-- Start of SOURCE EXCERPT --
10 min read • Originally published November 5, 2008 / Updated April 11, 2026
Mediabistro icon
By Noah Davis
Noah Davis is a freelance writer and co-founder of Three Point Four Media whose work has appeared in The New Yorker, The New York Times, GQ, The Wall Street Journal, ESPN The Magazine, Sports Illustrated, and Wired, among others. He served as an editor at Mediabistro's FishbowlNY and SportsNewser, and later as a senior editor at Street Fight. He holds a B.A. in Rhetoric from Bates College.
10 min read • Originally published November 5, 2008 / Updated April 11, 2026
Archive Interview: This interview was originally published by Mediabistro in the mid-2000s. It is republished here as part of the Mediabistro archive.

When reached by phone for this interview, Lisa Belkin, a contributing writer for The New York Times Magazine and the paper’s former Life’s Work columnist, provided the perfect lede: “Can I call you back in a minute? I’m trying to get my son’s AP scores sent to college.” Soon after, Belkin — who recently started penning the Times‘ Motherlode blog and will moderate mediabistro.com’s Women’s Magazine Dinner on November 12 — called back (after successfully submitting her son’s scores) and provided her insights on joining the parenting beat, journalism in the new media world, and finding the elusive work/life balance.


Name: Lisa Belkin
Position: Motherlode blog writer, New York Times Magazine contributing writer, host of “Life’s Work with Lisa Belkin” on Sirius XM Radio
Resume: Started at the Times as a clerk, answering phones in the Washington bureau, then worked her way around the Times ever since then, writing books along the way. Wrote the Life’s Work column about the intersection of life and work for the past nine years. Article that got the most attention: The Opt-Out Revolution, about high-powered, highly-paid women who leave the workforce.
Birthday: April 10
Hometown: Westchester, NY
Education: Princeton University
Marital status: Married to Bruce Gelb
First section of Sunday Times: “Magazine, except I almost always read it before Sunday, online.”
Favorite television show: Lost
Last book read: American Wife by Curtis Sittenfeld
Guilty pleasure: Mallomars


You’re a contributing writer at The New York Times Magazine and recently started penning NYTimes.com’s Motherlode blog. Talk a little bit about what each of these jobs entail. How do you structure your days and weeks?
-- End of SOURCE EXCERPT --
-- Start of ENTRIES SUPPLIED --
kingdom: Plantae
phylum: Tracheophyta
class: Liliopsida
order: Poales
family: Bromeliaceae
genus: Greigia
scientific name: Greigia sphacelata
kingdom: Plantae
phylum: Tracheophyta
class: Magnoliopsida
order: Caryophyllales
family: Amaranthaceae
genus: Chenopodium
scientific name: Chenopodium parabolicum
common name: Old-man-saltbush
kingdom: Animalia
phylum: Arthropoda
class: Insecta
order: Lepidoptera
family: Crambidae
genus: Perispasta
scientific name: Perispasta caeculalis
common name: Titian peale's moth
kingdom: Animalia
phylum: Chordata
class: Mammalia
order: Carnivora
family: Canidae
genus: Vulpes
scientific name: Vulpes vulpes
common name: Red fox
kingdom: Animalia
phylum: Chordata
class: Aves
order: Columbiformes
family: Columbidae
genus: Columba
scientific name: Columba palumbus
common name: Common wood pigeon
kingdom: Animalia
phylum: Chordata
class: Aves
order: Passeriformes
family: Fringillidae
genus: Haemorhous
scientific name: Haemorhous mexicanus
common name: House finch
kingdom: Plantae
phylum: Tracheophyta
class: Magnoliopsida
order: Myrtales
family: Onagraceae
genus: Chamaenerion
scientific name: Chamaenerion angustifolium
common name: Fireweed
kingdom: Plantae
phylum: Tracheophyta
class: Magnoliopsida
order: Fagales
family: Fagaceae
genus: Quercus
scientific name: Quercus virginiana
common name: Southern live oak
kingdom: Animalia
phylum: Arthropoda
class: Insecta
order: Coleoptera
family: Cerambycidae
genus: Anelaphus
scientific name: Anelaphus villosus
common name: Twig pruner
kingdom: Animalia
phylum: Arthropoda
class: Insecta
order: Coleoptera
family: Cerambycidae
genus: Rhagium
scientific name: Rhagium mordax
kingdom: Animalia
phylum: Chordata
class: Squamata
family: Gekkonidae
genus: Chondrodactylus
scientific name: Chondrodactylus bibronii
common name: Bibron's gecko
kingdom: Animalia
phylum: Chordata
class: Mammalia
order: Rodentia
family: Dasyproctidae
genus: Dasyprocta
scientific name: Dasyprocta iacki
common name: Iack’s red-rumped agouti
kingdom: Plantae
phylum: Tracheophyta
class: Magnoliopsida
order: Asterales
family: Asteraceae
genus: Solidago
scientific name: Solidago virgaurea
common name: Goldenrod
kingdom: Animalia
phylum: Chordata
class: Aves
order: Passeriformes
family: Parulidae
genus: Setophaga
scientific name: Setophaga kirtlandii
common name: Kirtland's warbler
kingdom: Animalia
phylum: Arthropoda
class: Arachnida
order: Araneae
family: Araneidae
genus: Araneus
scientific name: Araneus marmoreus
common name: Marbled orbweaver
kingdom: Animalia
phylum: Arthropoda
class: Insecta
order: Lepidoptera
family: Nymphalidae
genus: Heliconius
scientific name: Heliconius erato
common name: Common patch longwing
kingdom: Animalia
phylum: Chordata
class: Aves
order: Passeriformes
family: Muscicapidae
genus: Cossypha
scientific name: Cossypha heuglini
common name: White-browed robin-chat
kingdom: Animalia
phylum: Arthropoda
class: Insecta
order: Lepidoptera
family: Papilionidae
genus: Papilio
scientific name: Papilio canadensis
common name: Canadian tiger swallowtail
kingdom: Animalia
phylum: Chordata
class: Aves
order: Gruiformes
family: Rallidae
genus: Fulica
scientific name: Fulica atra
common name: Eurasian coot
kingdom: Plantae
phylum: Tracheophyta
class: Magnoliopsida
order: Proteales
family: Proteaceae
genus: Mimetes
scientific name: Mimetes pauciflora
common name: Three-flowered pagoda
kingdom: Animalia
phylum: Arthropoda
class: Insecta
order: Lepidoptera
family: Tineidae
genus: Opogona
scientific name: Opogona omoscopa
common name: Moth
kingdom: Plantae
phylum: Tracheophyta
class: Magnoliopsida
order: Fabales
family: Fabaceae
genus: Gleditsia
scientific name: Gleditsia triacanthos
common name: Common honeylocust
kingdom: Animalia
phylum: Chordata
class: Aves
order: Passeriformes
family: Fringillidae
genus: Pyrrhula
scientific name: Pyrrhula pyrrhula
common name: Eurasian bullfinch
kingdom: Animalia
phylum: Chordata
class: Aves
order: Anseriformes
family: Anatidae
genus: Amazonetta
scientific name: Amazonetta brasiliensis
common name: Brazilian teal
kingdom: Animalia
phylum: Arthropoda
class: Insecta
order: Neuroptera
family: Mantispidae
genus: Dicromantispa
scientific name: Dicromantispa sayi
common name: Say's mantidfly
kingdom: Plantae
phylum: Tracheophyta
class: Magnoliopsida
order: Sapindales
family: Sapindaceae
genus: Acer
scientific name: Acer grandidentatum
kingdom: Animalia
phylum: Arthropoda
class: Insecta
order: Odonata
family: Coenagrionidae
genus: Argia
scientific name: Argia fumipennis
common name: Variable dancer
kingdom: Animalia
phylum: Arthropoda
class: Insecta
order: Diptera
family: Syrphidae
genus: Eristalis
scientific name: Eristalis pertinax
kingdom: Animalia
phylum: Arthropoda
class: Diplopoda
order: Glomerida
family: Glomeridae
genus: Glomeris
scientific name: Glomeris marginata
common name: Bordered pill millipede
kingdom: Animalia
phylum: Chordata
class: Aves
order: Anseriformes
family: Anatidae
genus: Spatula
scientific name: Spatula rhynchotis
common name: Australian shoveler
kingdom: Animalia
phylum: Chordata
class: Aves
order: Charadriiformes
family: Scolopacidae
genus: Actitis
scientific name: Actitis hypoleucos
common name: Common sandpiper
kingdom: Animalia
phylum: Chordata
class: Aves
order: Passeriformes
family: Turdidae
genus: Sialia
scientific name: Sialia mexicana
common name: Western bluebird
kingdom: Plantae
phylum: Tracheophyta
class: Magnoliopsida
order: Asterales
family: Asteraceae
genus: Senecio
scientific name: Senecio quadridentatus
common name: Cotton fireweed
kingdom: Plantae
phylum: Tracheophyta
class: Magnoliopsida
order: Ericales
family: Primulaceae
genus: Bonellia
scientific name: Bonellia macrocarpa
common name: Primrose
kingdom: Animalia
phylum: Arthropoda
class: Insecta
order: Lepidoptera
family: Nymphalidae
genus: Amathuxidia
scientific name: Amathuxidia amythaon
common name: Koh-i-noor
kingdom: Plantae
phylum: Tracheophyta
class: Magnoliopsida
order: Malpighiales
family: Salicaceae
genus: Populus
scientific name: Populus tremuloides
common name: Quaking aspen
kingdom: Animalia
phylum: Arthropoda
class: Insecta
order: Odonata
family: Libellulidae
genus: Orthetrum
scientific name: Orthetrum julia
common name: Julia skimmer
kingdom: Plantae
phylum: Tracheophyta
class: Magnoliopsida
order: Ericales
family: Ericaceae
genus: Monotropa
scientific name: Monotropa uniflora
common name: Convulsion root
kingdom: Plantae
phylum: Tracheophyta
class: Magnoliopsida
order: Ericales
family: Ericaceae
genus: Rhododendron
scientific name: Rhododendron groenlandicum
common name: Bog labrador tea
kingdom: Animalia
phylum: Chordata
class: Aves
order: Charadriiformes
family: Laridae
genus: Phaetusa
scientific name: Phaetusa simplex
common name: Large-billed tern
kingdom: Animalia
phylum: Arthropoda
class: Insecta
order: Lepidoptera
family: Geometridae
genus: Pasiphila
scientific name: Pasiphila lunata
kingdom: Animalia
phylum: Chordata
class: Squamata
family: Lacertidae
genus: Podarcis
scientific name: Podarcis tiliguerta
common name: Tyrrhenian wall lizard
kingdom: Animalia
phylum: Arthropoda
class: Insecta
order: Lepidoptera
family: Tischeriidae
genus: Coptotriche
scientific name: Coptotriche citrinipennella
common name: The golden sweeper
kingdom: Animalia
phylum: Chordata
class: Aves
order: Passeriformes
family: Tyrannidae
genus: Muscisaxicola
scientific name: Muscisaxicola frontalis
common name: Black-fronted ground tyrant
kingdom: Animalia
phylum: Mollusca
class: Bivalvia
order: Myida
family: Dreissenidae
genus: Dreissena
-- End of ENTRIES SUPPLIED --
EXERCISE BRIEF — Write out word for word the part of the Lisa Belkin interview starting at "Favorite television show: Lost" and ending at "days and weeks?".

TASK RESPONSE —
Favorite television show: Lost
Last book read: American Wife by Curtis Sittenfeld
Guilty pleasure: Mallomars


You’re a contributing writer at The New York Times Magazine and recently started penning NYTimes.com’s Motherlode blog. Talk a little bit about what each of these jobs entail. How do you structure your days and weeks?